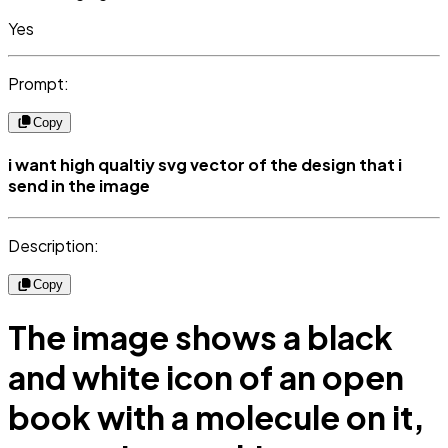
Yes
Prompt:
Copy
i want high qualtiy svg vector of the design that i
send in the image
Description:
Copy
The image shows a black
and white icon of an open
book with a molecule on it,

------

● TASK REQUIREMENTS
Every line from the one with "The image shows a black" through the last line of the records above should be returned exactly, please, and no others.

● FINISHED EXERCISE
The image shows a black
and white icon of an open
book with a molecule on it,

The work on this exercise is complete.